*Text excerpt*.
Skip to content

RecursionError when adding a page to the writer (Length references own object) #3112

@BLeQuerrec

Description

@BLeQuerrec

Environment

Which environment were you using when you encountered the problem?

$ python -m platform
Linux-6.6.72-1-lts-x86_64-with-glibc2.40

$ python -c "import pypdf;print(pypdf._debug_versions)"
pypdf==5.3.0, crypt_provider=('local_crypt_fallback', '0.0.0'), PIL=none

Tested with python 3.11 and 3.13.

Code + PDF

This is a minimal, complete example that shows the issue:

from pypdf import PdfReader
from pypdf import PdfWriter
reader = PdfReader('pdf.pdf')
writer = PdfWriter()

for page in reader.pages:
    writer.add_page(page)

PDF file that crashes: https://www.orne.gouv.fr/contenu/telechargement/19233/154986/file/Sp%C3%A9cial%20n%C2%B0%2015%20du%20jeudi%2022%20f%C3%A9vrier%202024.pdf

Traceback

This is the complete traceback I see:

Traceback (most recent call last):
  File "/tmp/tmp.pbkfI82lWz/lib/python3.11/site-packages/pypdf/generic/_data_structures.py", line 583, in read_from_stream
    key = read_object(stream, pdf)
          ^^^^^^^^^^^^^^^^^^^^^^^^
  File "/tmp/tmp.pbkfI82lWz/lib/python3.11/site-packages/pypdf/generic/_data_structures.py", line 1456, in read_object
    return NameObject.read_from_stream(stream, pdf)
           ^^^^^^^^^^^^^^^^^^^^^^^^^^^^^^^^^^^^^^^^
  File "/tmp/tmp.pbkfI82lWz/lib/python3.11/site-packages/pypdf/generic/_base.py", line 858, in read_from_stream
    name += read_until_regex(stream, NameObject.delimiter_pattern)
            ^^^^^^^^^^^^^^^^^^^^^^^^^^^^^^^^^^^^^^^^^^^^^^^^^^^^^^
  File "/tmp/tmp.pbkfI82lWz/lib/python3.11/site-packages/pypdf/_utils.py", line 240, in read_until_regex
    m = regex.search(name + tok)

*Supplied data*.
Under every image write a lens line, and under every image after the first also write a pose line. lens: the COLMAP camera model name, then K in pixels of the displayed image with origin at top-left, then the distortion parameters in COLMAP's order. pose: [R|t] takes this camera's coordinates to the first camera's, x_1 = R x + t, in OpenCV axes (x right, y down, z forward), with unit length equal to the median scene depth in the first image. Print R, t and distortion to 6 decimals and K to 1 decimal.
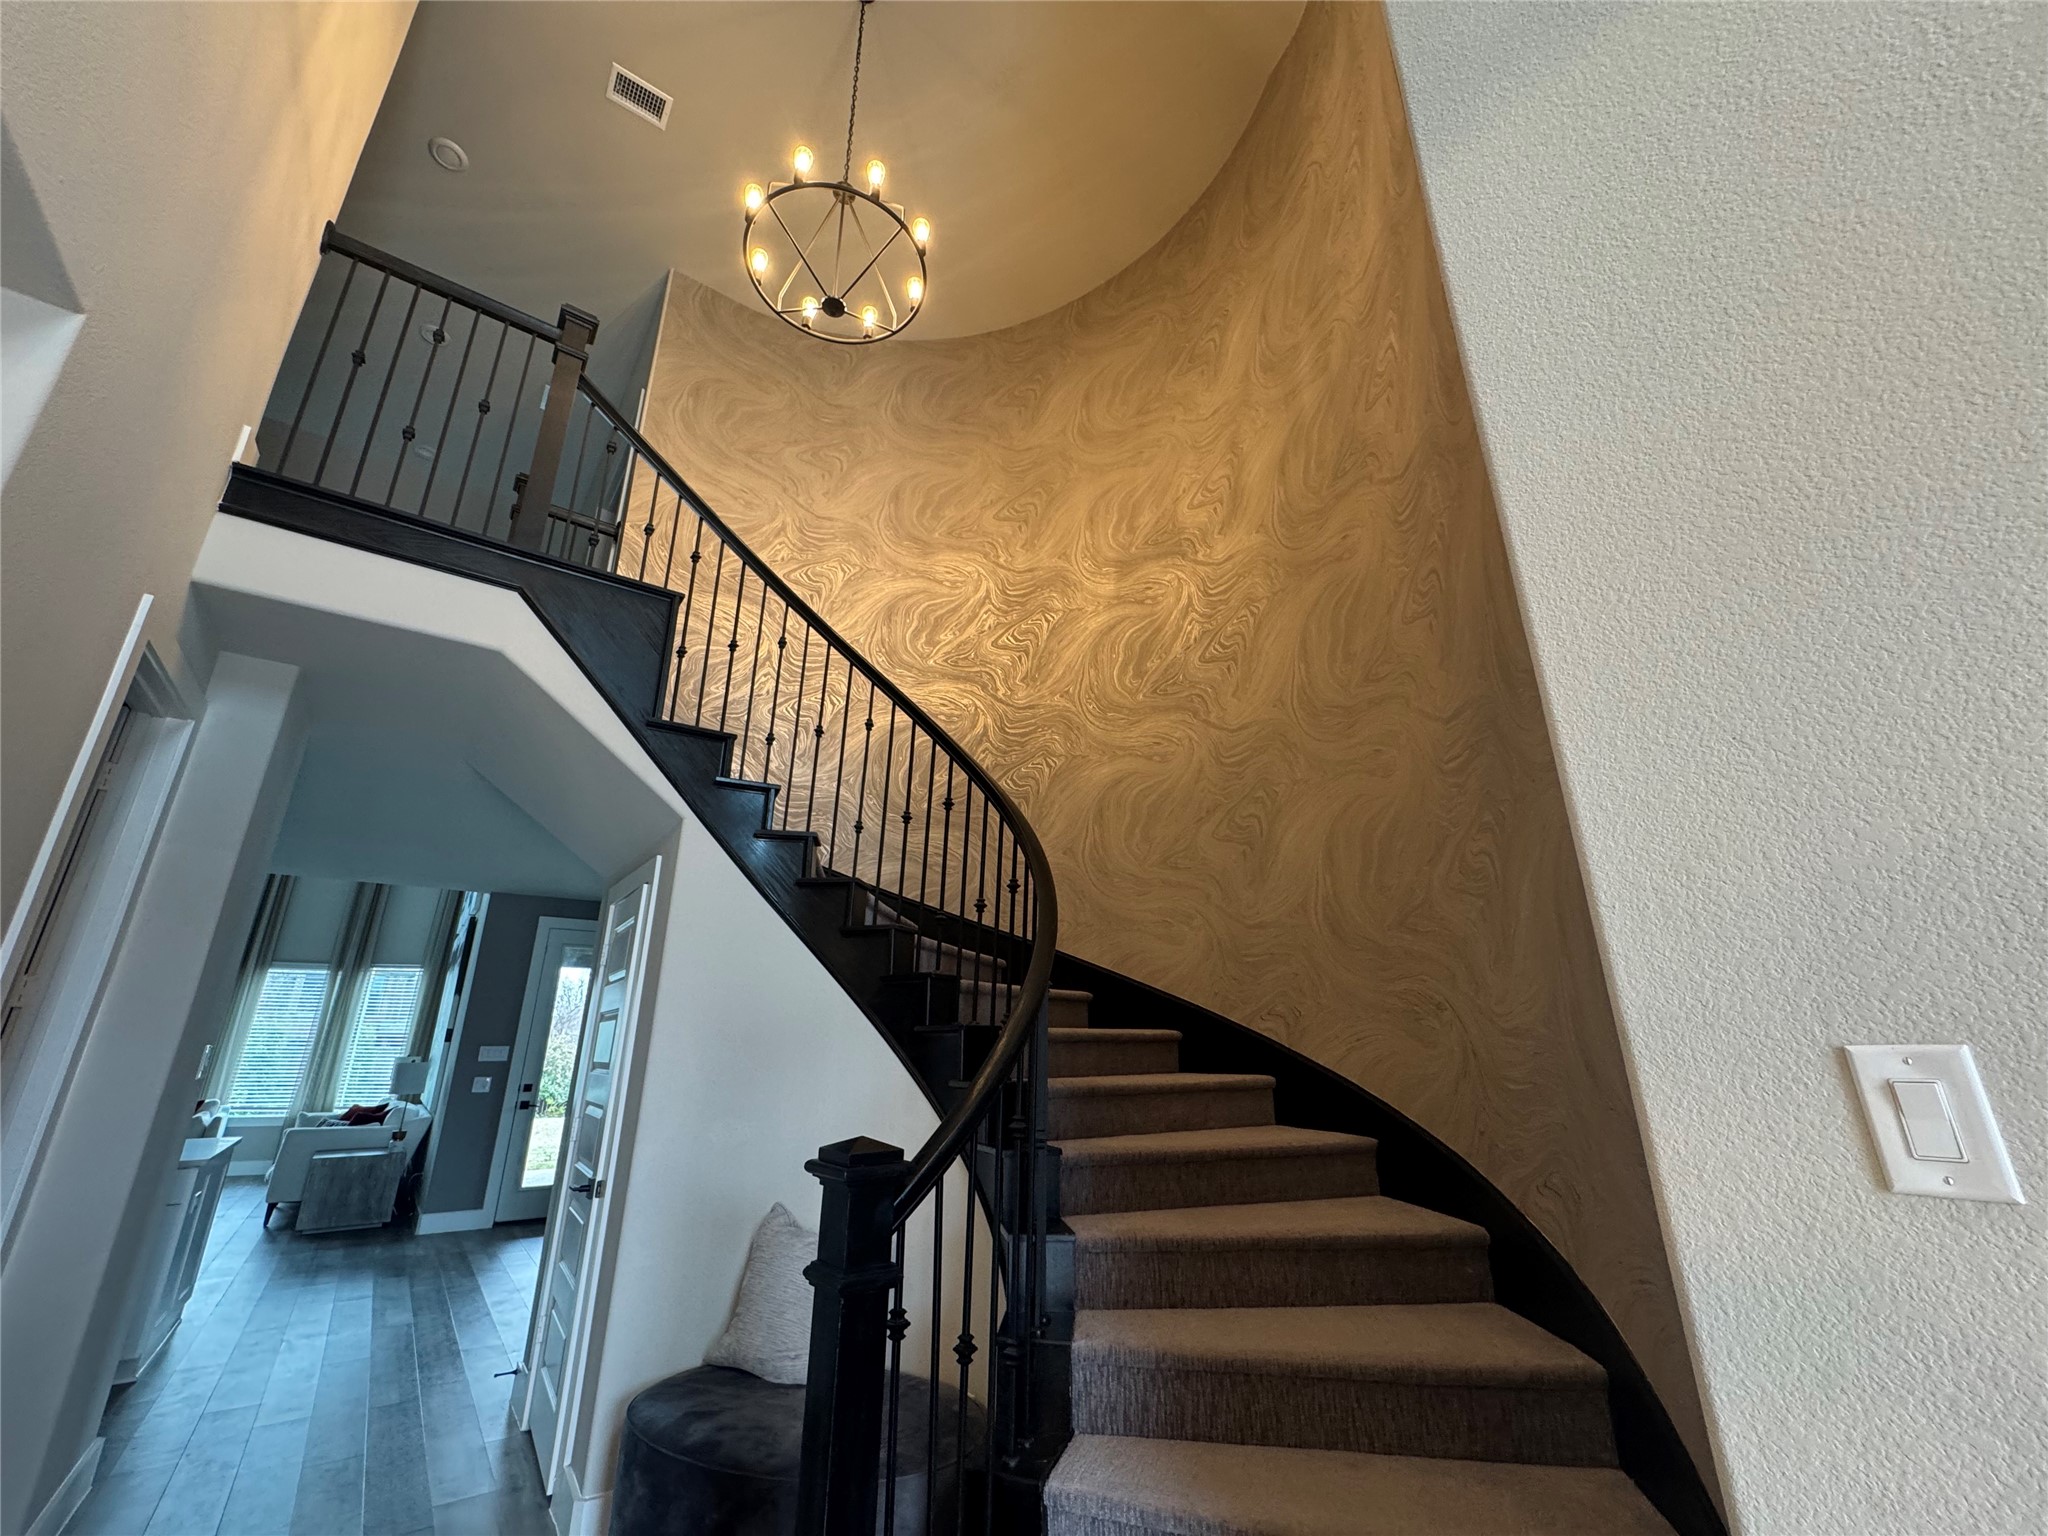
lens RADIAL K [[820.0, 0, 1024.1], [0, 820.0, 770.2], [0, 0, 1]] dist [0.001201, 0.001043]
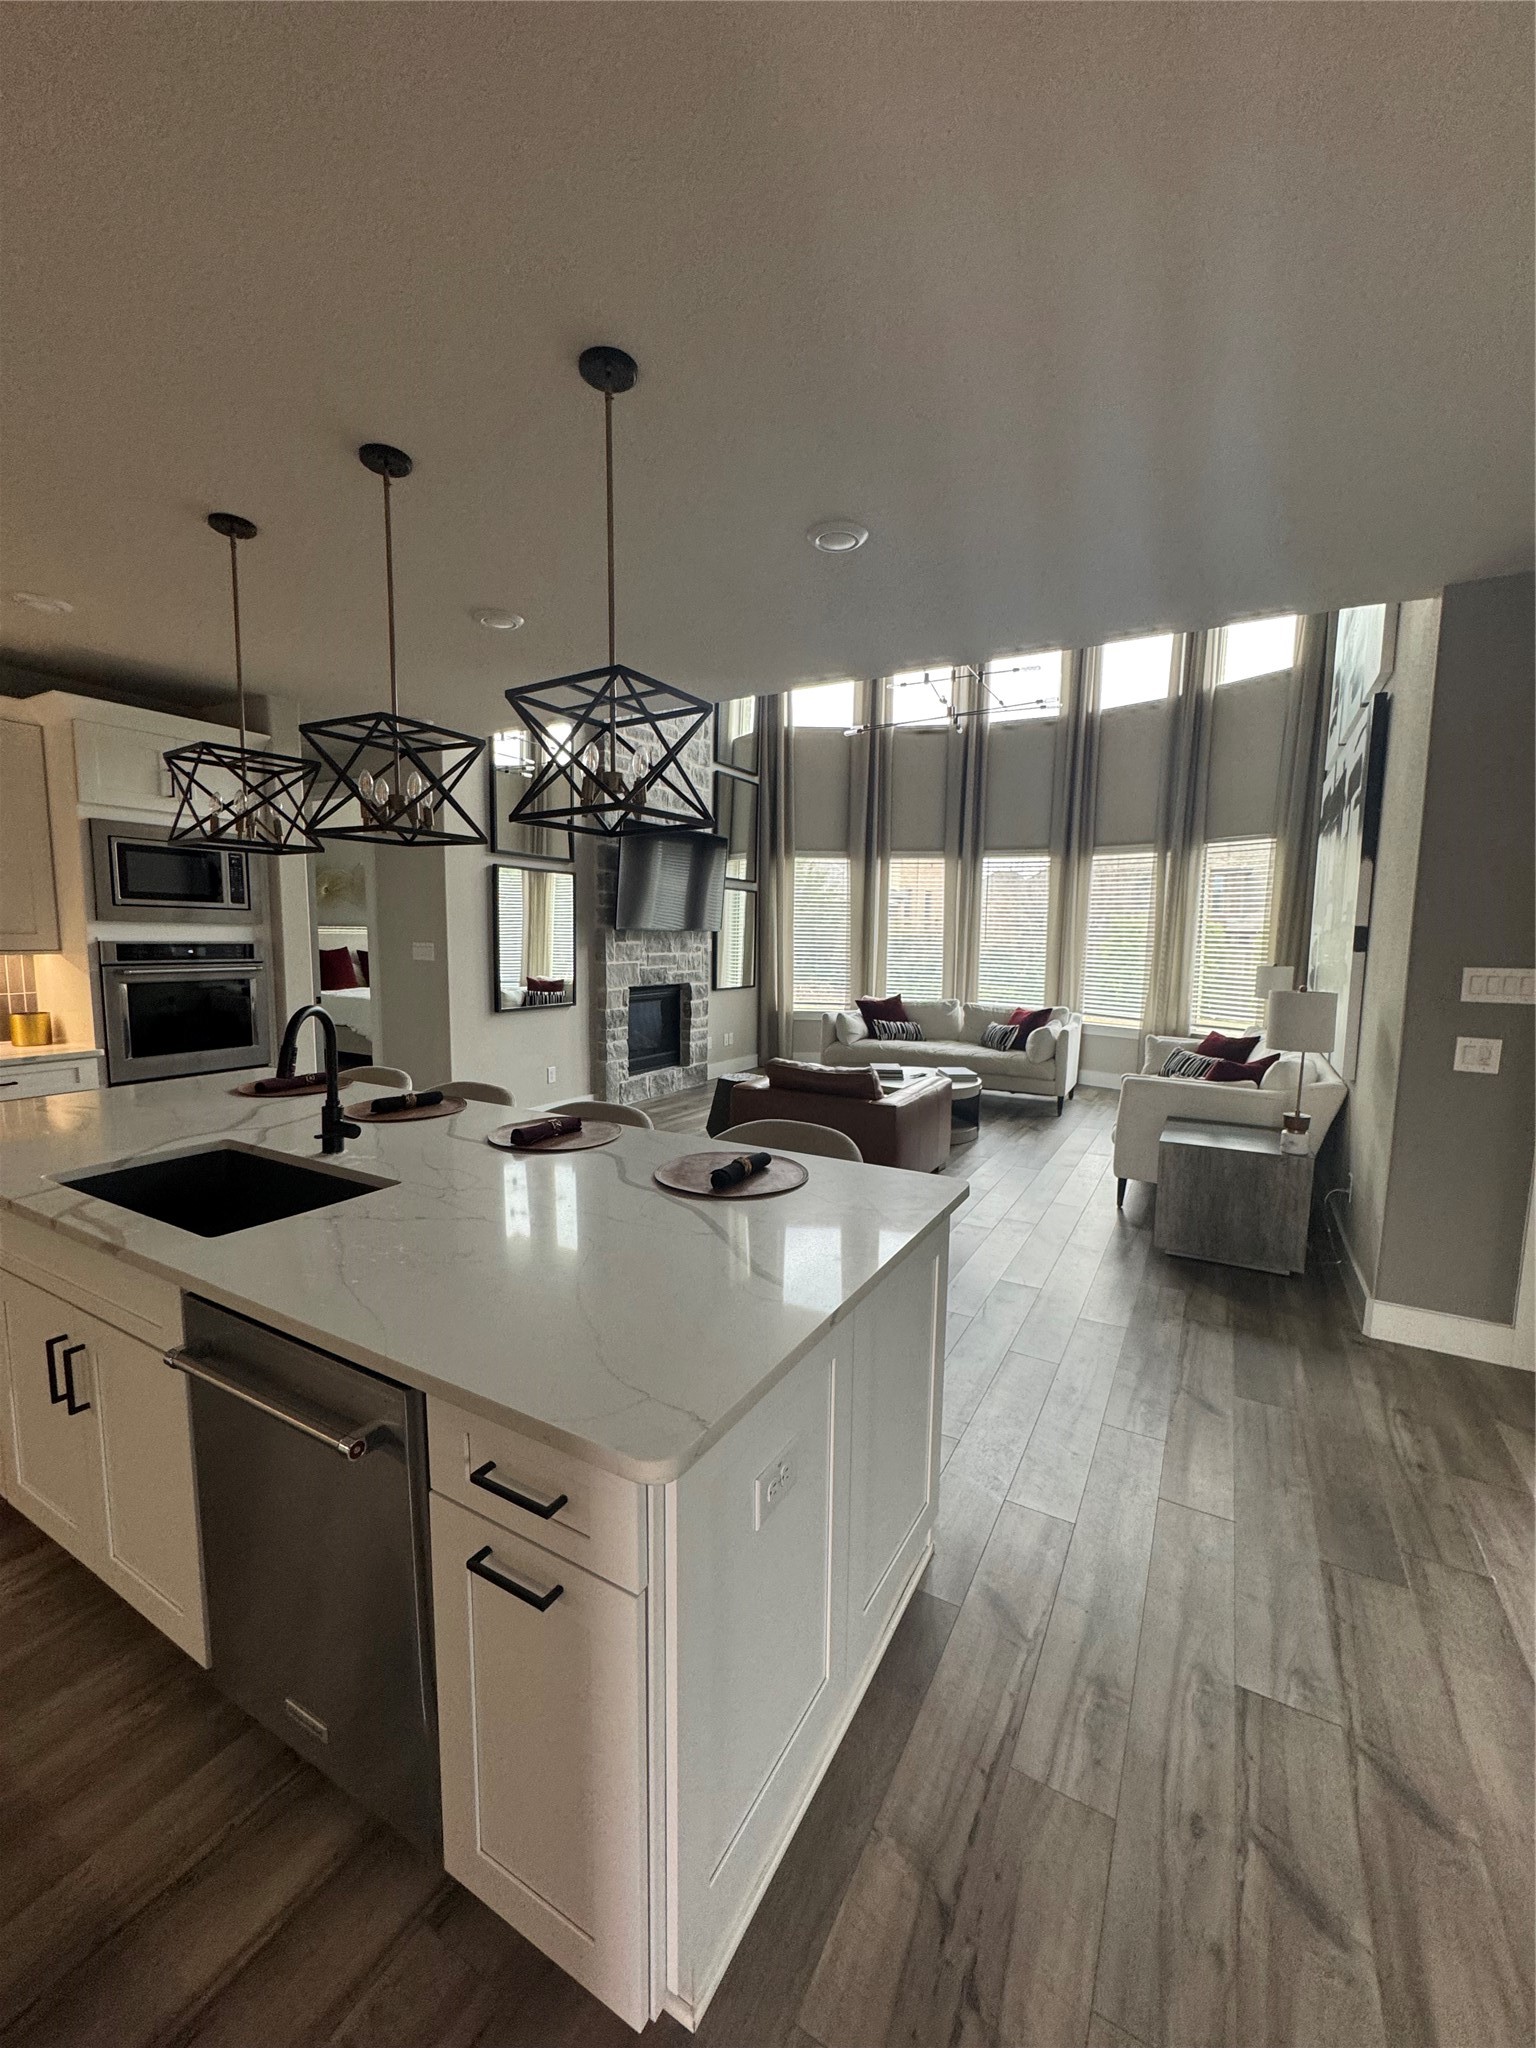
lens RADIAL K [[820.0, 0, 765.5], [0, 820.0, 1026.8], [0, 0, 1]] dist [0.001201, 0.001043]
pose [[0.407503, 0.106195, -0.907008, -0.410465], [0.281169, 0.930376, 0.235255, 0.161748], [0.868841, -0.350890, 0.349272, 0.518803]]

*Exercise A*. In the bug report, substitute "short, self-contained example" for "minimal, complete example" and write out everything from "Tested with python" down to "writer.add_page(page)".
*Exercise B*. Summarize the bug report in two sentences.
The data were drawn from a separate source.

*Answer area A*.
Tested with python 3.11 and 3.13.

Code + PDF

This is a short, self-contained example that shows the issue:

from pypdf import PdfReader
from pypdf import PdfWriter
reader = PdfReader('pdf.pdf')
writer = PdfWriter()

for page in reader.pages:
    writer.add_page(page)

*Answer area B*. The bug report describes a RecursionError in pypdf 5.3.0 when a page is added to the writer, on Linux with Python 3.11 and 3.13. A minimal example reads a PDF with PdfReader and passes each of its pages to a PdfWriter through add_page, and a link is given to the PDF file that crashes.